# Microstates kT and entropy

• Glenn G
Glenn G
Hi community,
I'm trying to get my head round all these concepts.

So entropy is given by S= k ln W. where W is the number of microstates of a system. Know let's imagine there is a box containing a number of gas atoms let's say the gas atoms have a current position and velocity and say you can take a snapshot of this and record this data then this would correspond to a particular microstate. Let's say you could play and then repause a very small time later such that the position of the particles changes a tiny bit but their velocities have not changes as there have been no collisions and therefore transfer of momentum and kinetic energy, is this still the same microstate?? It's clearly a different microstate if the particles have collided.

I'm also intrigued by the term kT, has units of J per K, I read that in some senses this can act as a unit of measurement for energy levels in a system. Does it have anything to do with the spacing of energy levels i.e. The discrete nature of available energy levels or not?

Have a great weekend,
Glenn Gooch.

• Stephen Tashi

Homework Helper
Gold Member
I can give a simple input here, but it is difficult to elaborate much.

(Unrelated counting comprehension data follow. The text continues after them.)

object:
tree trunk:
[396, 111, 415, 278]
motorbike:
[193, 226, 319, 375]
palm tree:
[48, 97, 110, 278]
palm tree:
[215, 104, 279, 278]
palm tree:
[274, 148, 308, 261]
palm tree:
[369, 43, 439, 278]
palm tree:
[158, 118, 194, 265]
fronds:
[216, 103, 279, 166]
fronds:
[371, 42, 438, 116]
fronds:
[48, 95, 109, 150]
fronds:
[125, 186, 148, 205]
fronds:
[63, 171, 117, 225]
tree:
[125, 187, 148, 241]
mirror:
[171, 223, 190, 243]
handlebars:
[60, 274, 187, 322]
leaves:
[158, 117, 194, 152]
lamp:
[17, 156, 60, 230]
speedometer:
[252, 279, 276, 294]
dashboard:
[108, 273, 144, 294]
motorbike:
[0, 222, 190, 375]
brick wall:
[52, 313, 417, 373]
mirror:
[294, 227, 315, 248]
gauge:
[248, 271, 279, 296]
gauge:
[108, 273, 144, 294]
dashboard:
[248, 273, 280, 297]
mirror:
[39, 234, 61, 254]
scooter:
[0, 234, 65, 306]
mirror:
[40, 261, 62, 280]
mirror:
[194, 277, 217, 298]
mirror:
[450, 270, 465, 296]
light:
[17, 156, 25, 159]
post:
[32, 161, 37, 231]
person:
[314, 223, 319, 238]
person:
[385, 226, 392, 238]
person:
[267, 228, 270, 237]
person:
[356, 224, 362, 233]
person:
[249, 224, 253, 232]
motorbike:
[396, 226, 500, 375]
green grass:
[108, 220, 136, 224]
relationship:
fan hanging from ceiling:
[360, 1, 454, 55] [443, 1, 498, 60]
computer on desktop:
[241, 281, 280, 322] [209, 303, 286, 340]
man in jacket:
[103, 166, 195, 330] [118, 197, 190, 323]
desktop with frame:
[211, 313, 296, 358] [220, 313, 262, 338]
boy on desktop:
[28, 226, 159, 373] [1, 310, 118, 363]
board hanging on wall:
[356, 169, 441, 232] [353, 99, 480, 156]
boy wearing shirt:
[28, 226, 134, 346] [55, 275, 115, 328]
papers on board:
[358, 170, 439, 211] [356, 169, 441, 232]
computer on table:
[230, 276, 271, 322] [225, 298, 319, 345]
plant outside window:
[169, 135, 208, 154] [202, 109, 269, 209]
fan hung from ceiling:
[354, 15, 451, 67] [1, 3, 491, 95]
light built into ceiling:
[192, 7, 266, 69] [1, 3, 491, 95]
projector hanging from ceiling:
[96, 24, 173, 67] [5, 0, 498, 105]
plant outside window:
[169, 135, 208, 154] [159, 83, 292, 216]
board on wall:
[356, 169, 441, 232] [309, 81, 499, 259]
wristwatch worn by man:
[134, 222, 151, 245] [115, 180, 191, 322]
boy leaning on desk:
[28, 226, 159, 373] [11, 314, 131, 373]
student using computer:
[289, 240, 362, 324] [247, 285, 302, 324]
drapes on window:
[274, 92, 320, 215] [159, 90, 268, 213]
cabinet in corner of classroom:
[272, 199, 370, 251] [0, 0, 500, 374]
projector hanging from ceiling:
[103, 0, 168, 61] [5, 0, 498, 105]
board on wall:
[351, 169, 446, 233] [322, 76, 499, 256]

The microstates are counted as the volume of space (in momentum space and coordinate space) and the number of states in space ## \Delta^3 \vec{p} ## and ## \Delta^3 \vec{x} ## is ## \Delta n=(\Delta^3 \vec{p} \Delta^3 \vec{x})/h^3 ## where ## h ## is Planck's constant. This is for a single particle. For a number ## N ## of indistinguishable particles, you take the ## N ##th power of this divided by ## N! ## to count the states. If a particle is at a different location, it of course counts as a different state. ## \\ ## One additional comment is in statistical physics the partition function ## Z ## is often computed. If ## \zeta ## is the partition function for a single particle, ## Z ## for ## N ## particles is ## Z=\frac{\zeta^N}{N!} ##. The partition function for a single particle ## \zeta = \Sigma \, e^{\frac{-E_s}{kT}} ## summed over all states of the single particle. For the case of momentum and position states in a container (in the gaseous state), the sum over all states can be performed as an integral in momentum and coordinate space.

• Glenn G
Glenn G
Thanks Charles that's very interesting.

Does this mean that seeing as the granularity in the change in position is the Planck's length (is this correct?) that even if only one particle moves by one Planck length then that's a different microstate? and that if this displacement can be in any random directions then wouldn't this mean that we are introducing an infinite number of possible microstates just for considering this one change OR seeing as there can't be an infinite number of microstates that the possible directional changes are also quantised (is there any such thing as the Planck angle?).

Homework Helper
Gold Member
Planck's constant has the dimensionality of ## (\Delta \vec{p})( \Delta \vec{x}) ##. It appears in Heisenberg's uncertainty principle as ## (\Delta p)( \Delta x) \geq \frac{\hbar}{2} ## where ## \hbar=\frac{h}{2 \pi} ##. If the direction changes, this is a change in ## \vec{p} ##. ## \\ ## Additional note: Angular momentum (mvr) is also quantized in units of ## \hbar ## or ## \hbar/2 ##. ## \\ ## One more item: If you are interested in the partition functions of for the gas of ## N ## particles, the book Fundamentals of Statistical and Thermal Physics by F. Reif has a good section about it. The single particle partition function is ## \zeta=\frac{V}{h^3}(2 \pi m kT)^{\frac{3}{2}} ##. F. Reif computes it with a rather straightforward integration in x and p space.